Esta vertente deverá emergir em detrimento de uma dimensão negativa, que comporta práticas como o controlo/superproteção dos pais, que potencia um locus de controlo externo, mormente o controlo psicológico e uma ausência ou inconsistência disciplinar. A inexistência de supervisão e métodos disciplinares adequados assim como a superproteção parental e/ou escasso envolvimento emocional, interferem com o processo de autonomia e individuação, resultam numa diminuta competência emocional e poderão degenerar em alterações comportamentais, particularmente no eclodir do enfant terrible.

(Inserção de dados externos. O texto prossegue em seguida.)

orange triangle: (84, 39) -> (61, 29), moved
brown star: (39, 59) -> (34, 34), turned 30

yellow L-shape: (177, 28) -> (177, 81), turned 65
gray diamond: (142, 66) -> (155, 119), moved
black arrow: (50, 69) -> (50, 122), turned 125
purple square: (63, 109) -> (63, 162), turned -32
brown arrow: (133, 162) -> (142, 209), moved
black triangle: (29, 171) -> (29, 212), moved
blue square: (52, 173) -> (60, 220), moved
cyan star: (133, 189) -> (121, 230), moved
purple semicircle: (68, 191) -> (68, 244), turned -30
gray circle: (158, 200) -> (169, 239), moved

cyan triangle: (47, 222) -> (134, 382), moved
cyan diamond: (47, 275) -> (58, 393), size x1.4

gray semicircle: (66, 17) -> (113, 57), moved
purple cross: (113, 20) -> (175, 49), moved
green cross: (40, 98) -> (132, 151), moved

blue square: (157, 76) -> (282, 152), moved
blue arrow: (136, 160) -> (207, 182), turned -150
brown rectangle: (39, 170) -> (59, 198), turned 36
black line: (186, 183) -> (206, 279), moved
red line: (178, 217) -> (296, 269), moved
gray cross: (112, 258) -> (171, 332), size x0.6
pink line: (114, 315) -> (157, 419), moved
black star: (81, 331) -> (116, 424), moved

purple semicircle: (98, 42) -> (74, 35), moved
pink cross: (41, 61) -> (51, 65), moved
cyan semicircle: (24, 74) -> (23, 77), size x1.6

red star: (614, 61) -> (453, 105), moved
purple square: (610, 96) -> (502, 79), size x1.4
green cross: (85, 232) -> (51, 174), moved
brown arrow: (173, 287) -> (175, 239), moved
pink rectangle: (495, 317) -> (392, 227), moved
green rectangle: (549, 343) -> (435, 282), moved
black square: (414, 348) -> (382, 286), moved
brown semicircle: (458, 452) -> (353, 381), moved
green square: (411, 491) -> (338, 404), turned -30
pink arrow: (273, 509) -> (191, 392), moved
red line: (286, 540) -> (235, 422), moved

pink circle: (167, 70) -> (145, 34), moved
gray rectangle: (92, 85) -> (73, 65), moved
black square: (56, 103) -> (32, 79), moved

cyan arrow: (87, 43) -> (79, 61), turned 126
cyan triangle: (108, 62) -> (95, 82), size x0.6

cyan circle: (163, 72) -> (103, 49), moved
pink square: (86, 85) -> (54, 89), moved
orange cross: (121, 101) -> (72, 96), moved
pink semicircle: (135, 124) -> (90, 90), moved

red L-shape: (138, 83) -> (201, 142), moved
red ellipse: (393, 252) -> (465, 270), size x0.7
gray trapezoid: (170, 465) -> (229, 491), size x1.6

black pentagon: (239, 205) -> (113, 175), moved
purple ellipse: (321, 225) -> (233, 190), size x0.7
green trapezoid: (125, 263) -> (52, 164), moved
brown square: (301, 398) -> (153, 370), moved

Conclusão Muito do que foi exposto encontra um vasto leque de literatura científica a suporta-lo, tal como a superioridade do estilo autoritativo e algumas práticas com ele conexas. É fundamental a adopção de um perfil educacional correcto, assente no modelo autoritativo, que rejeita a superproteção parental e a ausência de disciplina, fenómenos por demais frequentes nas sociedades contemporâneas de pais que caem num permissivismo absoluto ou num controlo excessivo ' ambos com resultados negativos. Por outro lado, fomentar o desenvolvimento emocional na relação pais-filhos, orientar e supervisionar, não excluindo métodos disciplinares adequados, parece servir como fator protetor de inúmeras dinâmicas mal-adaptativas comportamentais que se traduzem em custos sociais e económicos incomensuráveis. Todavia, existem questões aqui subjacentes que devem ser alvo de mais investigação. Desde logo, a ligação entre práticas parentais e a criança hiperativa na chamada zona de ambiguidade, assim como uma parentalidade que assuma como eixo central a competência emocional entre pais e filhos, a par de métodos disciplinares adequados, e qual o seu real impacto na prevenção de alterações comportamentais.

O enfermeiro deverá estar atento a estas problemáticas ao lidar com o cliente e os seus familiares e encetar estratégias e intervenções, capacitando os pais (empowerment) para que se potencie o desenvolvimento de uma educação que propicie o harmonioso desenvolvimento do indivíduo. A educação para a saúde, incidindo na parentalidade e tudo o que lhe subjaz, assim como intervenções terapêuticas à posteriori são competências do enfermeiro pelo que conhecer e actuar nesta matéria assume-se como prioritário e essencial.